Chapter 1. General Provisions of California Health And Safety Code >> Division 102. >> Part 1. >> Chapter 1.
Each live birth, fetal death, death, and marriage that
occurs in the state shall be registered as provided in this part on
the prescribed certificate forms. In addition, a report of every
judgment of dissolution of marriage, legal separation, or nullity
decree shall be filed with the State Registrar, as provided in this
part. All confidential information included in birth, fetal death,
death, and marriage certificates and reports of dissolution of
marriage, legal separation, or nullity that are required to be filed
by this part, shall be exempt from the California Public Records Act
contained in Chapter 3.5 (commencing with Section 6250) of Division 7
of Title 1 of the Government Code.
The department is charged with the uniform and thorough
enforcement of this part throughout the state, and may adopt
additional regulations for its enforcement.
The State Registrar shall adopt regulations specifying both
of the following:
(a) Procedures to assure the confidentiality of the confidential
portion of the certificate of live birth, specified in subdivision
(b) of Section 102425, and the medical and health report, specified
in Section 102445.
(b) Procedures regarding access to records required by this part.
The department may make and enforce regulations for the
embalming, cremation, interment, disinterment and transportation of
the dead in matters relating to communicable diseases.
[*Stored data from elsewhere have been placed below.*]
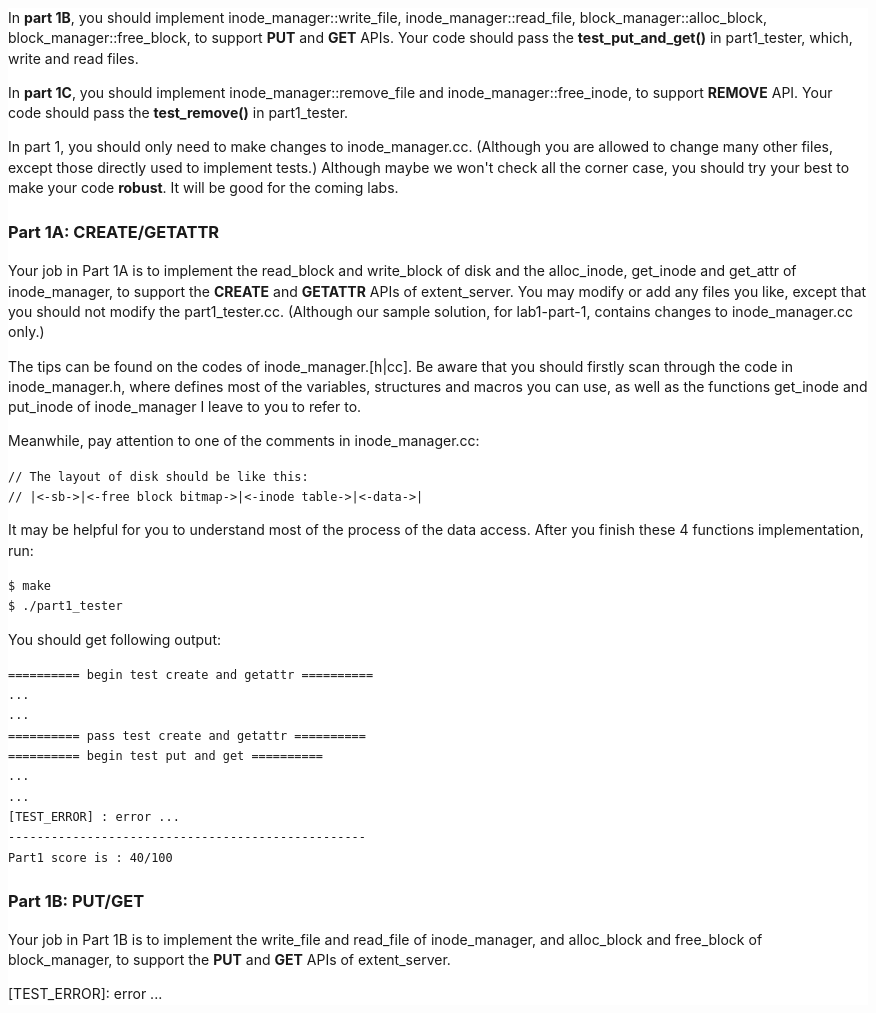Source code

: In **part 1B**, you should implement inode_manager::write_file, inode_manager::read_file, block_manager::alloc_block, block_manager::free_block, to support **PUT** and **GET** APIs. Your code should pass the **test_put_and_get()** in part1_tester, which, write and read files.

In **part 1C**, you should implement inode_manager::remove_file and inode_manager::free_inode, to support **REMOVE** API. Your code should pass the **test_remove()** in part1_tester.

In part 1, you should only need to make changes to inode_manager.cc. (Although you are allowed to change many other files, except those directly used to implement tests.) Although maybe we won't check all the corner case, you should try your best to make your code **robust**. It will be good for the coming labs.

### Part 1A: CREATE/GETATTR

Your job in Part 1A is to implement the read_block and write_block of disk and the alloc_inode, get_inode and get_attr of inode_manager, to support the **CREATE** and **GETATTR** APIs of extent_server. You may modify or add any files you like, except that you should not modify the part1_tester.cc. (Although our sample solution, for lab1-part-1, contains changes to inode_manager.cc only.)

The tips can be found on the codes of inode_manager.[h|cc]. Be aware that you should firstly scan through the code in inode_manager.h, where defines most of the variables, structures and macros you can use, as well as the functions get_inode and put_inode of inode_manager I leave to you to refer to.

Meanwhile, pay attention to one of the comments in inode_manager.cc:

```
// The layout of disk should be like this:
// |<-sb->|<-free block bitmap->|<-inode table->|<-data->|
```

It may be helpful for you to understand most of the process of the data access. After you finish these 4 functions implementation, run:

```bash
$ make
$ ./part1_tester
```

You should get following output:

```
========== begin test create and getattr ==========
...
...
========== pass test create and getattr ==========
========== begin test put and get ==========
...
...
[TEST_ERROR] : error ...
--------------------------------------------------
Part1 score is : 40/100
```

### Part 1B: PUT/GET

Your job in Part 1B is to implement the write_file and read_file of inode_manager, and alloc_block and free_block of block_manager, to support the **PUT** and **GET** APIs of extent_server.


[TEST_ERROR]: error ...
The State Registrar shall inform all local registrars which
diseases are to be considered infectious, contagious, or
communicable and dangerous to the public health, as decided by the
department, in order that when deaths occur in which the diseases are
involved, proper precautions may be taken to prevent their spread.
All certificates of live birth, fetal death, or death shall
be written legibly, in durable black ink, and a certificate is not
complete and correct that does not supply all of the items of
information called for, or satisfactorily account for their omission.
All marriage licenses shall be written legibly and shall be
photographically and micrographically reproducible. A marriage
license is not complete and correct that does not supply all of the
items of information called for, or satisfactorily account for their
omission.
(a) All physicians, informants, funeral directors, clergy,
or judges and all other persons having knowledge of the facts, shall
supply upon the prescribed forms any information that they possess
regarding any birth, fetal death, death, or marriage upon demand of
the state or local registrar.
(b) All physicians, informants, funeral directors, clergy, judges,
public employees, or other persons who supply upon prescribed forms
information that they possess regarding any birth, fetal death,
death, or marriage shall in no case use a derogatory, demeaning, or
colloquial racial or ethnic descriptor.
No alteration or change in any respect shall be made on any
marriage license or certificate after its acceptance for
registration by the local registrar, or on other records made in
pursuance of this part, except where supplemental information
required for statistical purposes is furnished.
Every person in charge of a hospital or other institution
to which persons are admitted for treatment or confinement shall make
a record of the personal, medical and other information for each
patient sufficient and adequate for the completion of a birth or
death certificate.
"Absence of conflicting information relative to parentage"
as used in Chapter 5 (commencing with Section 102625) or Chapter 11
(commencing with Section 103225) includes entries such as "unknown,"
"not given," "refused to state," or "obviously fictitious names."